Romania. In the presidential election, the incumbent was until recently as a big favorite. Johannis had campaigned for the protection of the rule of law in recent years.
Bucharest / Belgrade. As head-high favorite, the incumbent head of state Klaus Johannis turns on the home straight of Romania's presidency. Results of the first ballot on Sunday were not available at the time of going to press. But according to recent polls, the German-born incumbent pulls with a clear lead in the runoff on 24 November: Anything but a re-election of the 60-year-old would be a huge surprise.
Although Romania is not presidential democracy, the limited powers of the head of state in Bucharest are hardly comparable to the power of its French counterpart. However, in contrast to the German or Austrian President, the responsibilities of the Romanian head of state go far beyond purely representative functions: Romania's President is not only commander-in-chief of the armed forces, but also represents the country at summits of the European Council.
In the clinch with the PSD
But even in domestic politics, the head of state is more than just a representative: His limited, but existing influence has been cleverly used by Johannis in the tug of war over the threatened independence of Romania's judiciary over the past five years.
The effort of Liviu Dragnea, the ex-leader of the Social Democratic PSD to bring the judiciary under government control, while Johannis could not completely prevent, but at least slow down so much that his request of a self-amnesty for corrupt politicians failed: Since the end of May sits Due to abuse of office also in the second instance to three and a half years imprisonment legally validated Dragnea his sentence from behind bars. Several times Johannis made use of his right to deny the appointment of questionable ministers or to take part in cabinet meetings to the annoyance of the until recently ruling PSD.
Although the President, with the repeated intervention of the Constitutional Court, strongly angered the Dragnea-controlled PSD governments, he was able to avoid the impeachment proceedings against him. A successful move also proved its adoption of a referendum referendum coinciding with the European elections in May: 85 percent of voters at that time spoke out against an amnesty for corruption offenses and governing with emergency decrees. The successful referendum was in fact already the first ballot of the presidency, said the Bucharest analyst Cristian Pirvulescu.
Although Johannis is set as a big favorite, the election remains nonetheless exciting – because in polls the president was last under 50 percent, which would be necessary to cancel the runoff election between the winner of the first round and the runner-up. Especially for former head of government Viorica Dancila as a top candidate of the PSD, the political future is at stake: If they do not make it to the runoff – a PSD never seen in post-revolutionary times defeat – it will not for the Romanian comrades as party leader be longer portable.
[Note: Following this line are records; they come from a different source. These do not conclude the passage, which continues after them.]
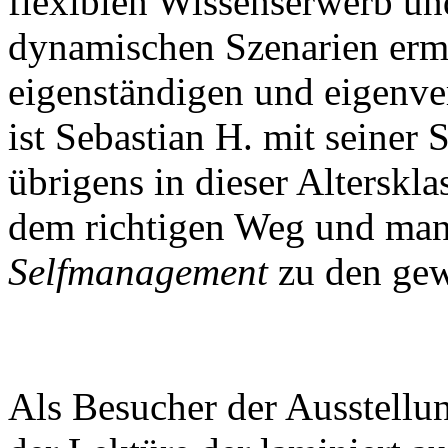
flexiblen Wissenserwerb 
dynamischen Szenarien erm
eigenständigen und eigenve
ist Sebastian H. mit seiner S
übrigens in dieser Alterskla
dem richtigen Weg und man
Selfmanagement
zu den gew
Als Besucher der Ausstellun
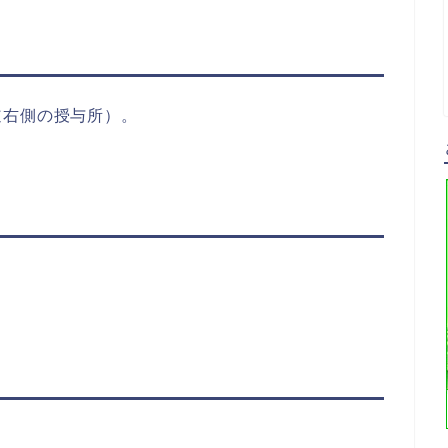
道右側の授与所）。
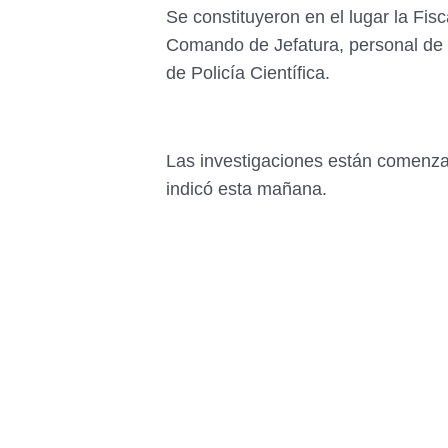
Se constituyeron en el lugar la Fis
Comando de Jefatura, personal de 
de Policía Científica.
Las investigaciones están comenzand
indicó esta mañana.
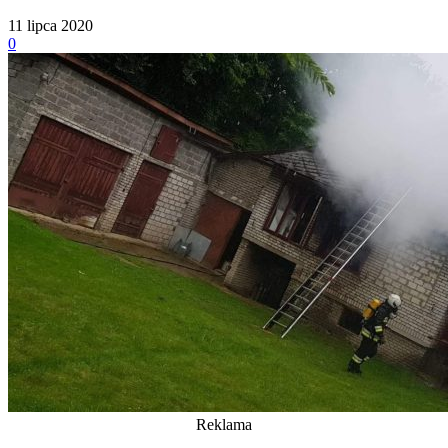
11 lipca 2020
0
Reklama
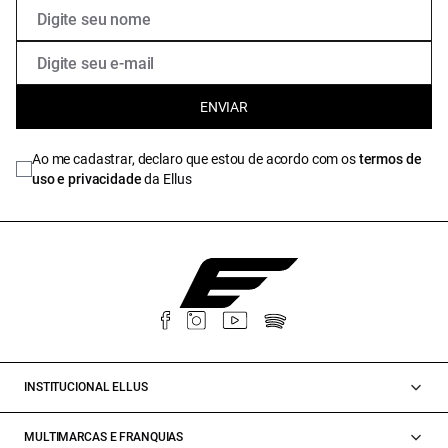
ENVIAR
Ao me cadastrar, declaro que estou de acordo com os
termos de
uso e privacidade
da Ellus
INSTITUCIONAL ELLUS
MULTIMARCAS E FRANQUIAS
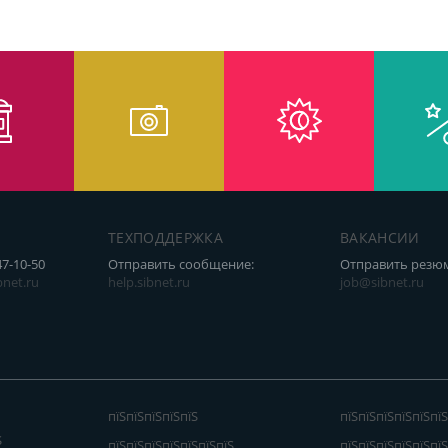
ТЕХПОДДЕРЖКА
ВАКАНСИИ
47-10-50
Отправить сообщение:
Отправить резю
net.ru
help.sibnet.ru
job@sibnet.ru
пїЅпїЅпїЅпїЅпїЅ
пїЅпїЅпїЅпїЅпїЅпїЅ
Ѕ
пїЅпїЅпїЅпїЅпїЅпїЅпїЅ
пїЅпїЅпїЅпїЅпїЅпїЅ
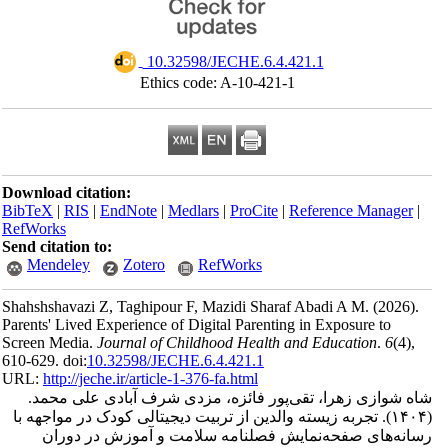
‎ 10.32598/JECHE.6.4.421.1
Ethics code: A-10-421-1
Download citation:
BibTeX
|
RIS
|
EndNote
|
Medlars
|
ProCite
|
Reference Manager
|
RefWorks
Send citation to:
Mendeley
Zotero
RefWorks
Shahshshavazi Z, Taghipour F, Mazidi Sharaf Abadi A M.
(2026).
Parents' Lived Experience of Digital Parenting in Exposure to
Screen Media.
Journal of Childhood Health and Education
.
6
(4)
,
610-629. doi:
10.32598/JECHE.6.4.421.1
URL:
http://jeche.ir/article-1-376-fa.html
شاه شوازی زهرا، تقی‌پور فائزه، مزدی شرف آبادی علی محمد.
(۱۴۰۴).
تجربه زیسته والدین از تربیت دیجیتالی کودک در مواجهه با
رسانه‌های صفحه‌نمایش فصلنامه سلامت و آموزش در دوران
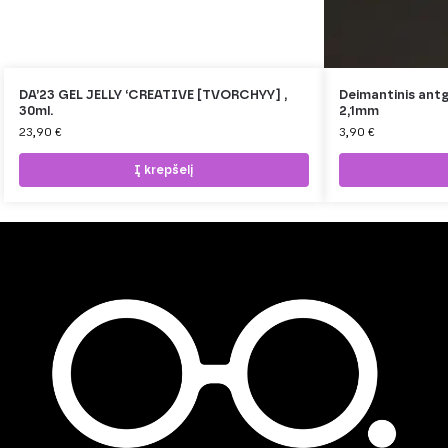
DA’23 GEL JELLY ‘CREATIVE [TVORCHYY] ,
Deimantinis antg
30ml.
2,1mm
23,90
€
3,90
€
Į krepšelį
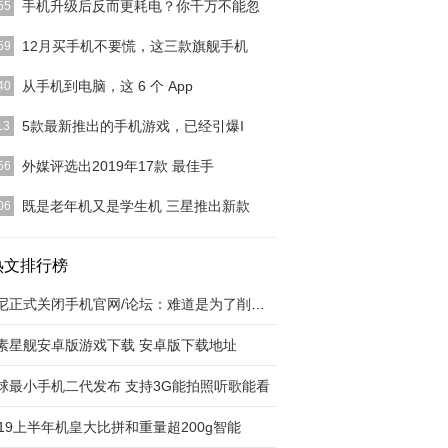
手机升级后反而更耗电？你千万不能忽
55
手机更新后，都会出现系统更耗电的情况，甚至某些
12月买手机不要慌，这三款旗舰手机
59
的更新内容中写了
[详细]
16最具特点就是它的外观设计，因为魅族16并没有
从手机到电脑，这 6 个 App
40
他国产手机一样
[详细]
知道，macOSMojave动态壁纸，可以帮你「自动」
5款最新推出的手机游戏，已经引爆I
13
桌面的亮
[详细]
在iPhone APP STORE中，有很多好玩的游戏，你可能
外媒评选出2019年17款 最佳手
56
[详细]
近外媒PhoneArena就评选出2019年目前最好、最
既是老年机又是学生机 三星推出新款
06
7支手
[详细]
您的孩子或老人买一部手机但是又担心因错误操作而
大量移动数据，这
热文排行榜
[详细]
索尼正式关闭手机官网/论坛：难道是为了削减成
素星舰安卓版游戏下载 安卓版下载地址
球最小手机二代发布 支持3G能拍照听歌能看
019上半年机皇大比拼和重量超200g智能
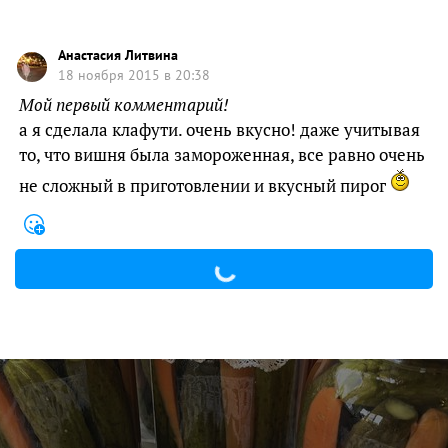
Анастасия Литвина
18 ноября 2015 в 20:38
Мой первый комментарий!
а я сделала клафути. очень вкусно! даже учитывая
то, что вишня была замороженная, все равно очень
не сложный в приготовлении и вкусный пирог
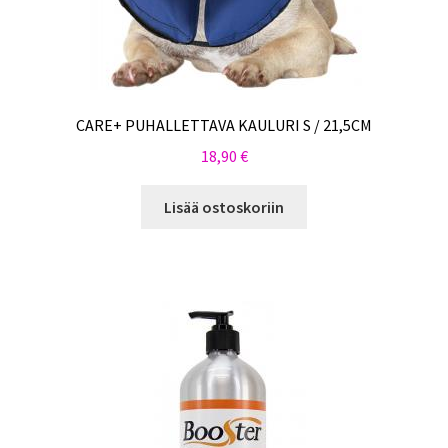
CARE+ PUHALLETTAVA KAULURI S / 21,5CM
18,90
€
Lisää ostoskoriin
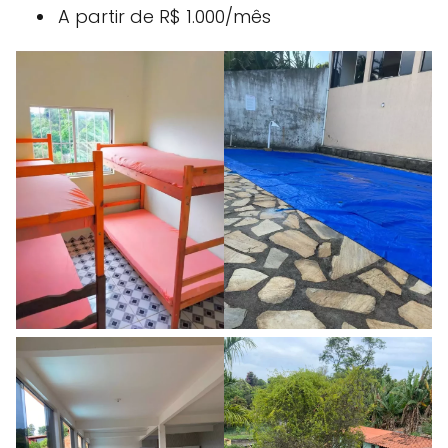
A partir de R$ 1.000/mês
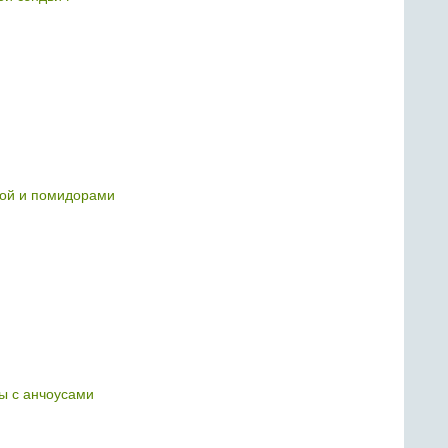
сой и помидорами
ы с анчоусами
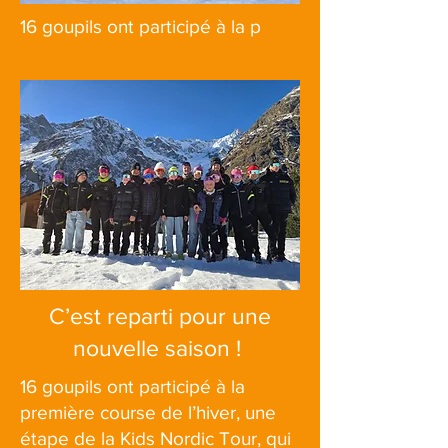
16 goupils ont participé à la p
C’est reparti pour une
nouvelle saison !
16 goupils ont participé à la
première course de l’hiver, une
étape de la Kids Nordic Tour, qui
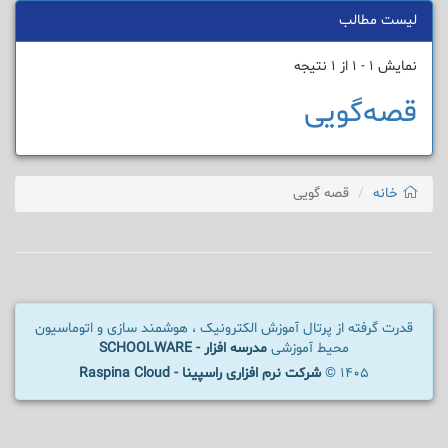
لیست مطالب
نمایش 1 - 1 از 1 نتیجه
قصه‌گویی
خانه
قصه گویی
قدرت گرفته از پرتال آموزش الکترونیک ، هوشمند سازی و اتوماسیون
محیط آموزشی
مدرسه افزار - SCHOOLWARE
1405 ©
شرکت نرم افزاری راسپینا - Raspina Cloud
The Romanian domestic policy had last also affected the European policy. The vote of no confidence against Dancilas government on October 10 threw the designated EU Commission President Ursula von der Leyen into the craft – because after the rejection of the original Romanian candidate, Rovana Plumb, for the Brussels authority by the European Parliament (Plumb had failed to financial conflicts of interest) had the successor of Jean-Claude Juncker waiting for replacement candidates from Bucharest until November. Ludovic Orban, the new liberal prime minister, just recently sent two proposals to Brussels: MEPs Adina Valean and Siegfried Muresan, both – as well as the Leyen – members of the European People's Party. For Romania, the Commission foresees the Transport Department, according to which Leyens decision for one of the two candidates, the hearing in the EU Parliament in mid-November to take place.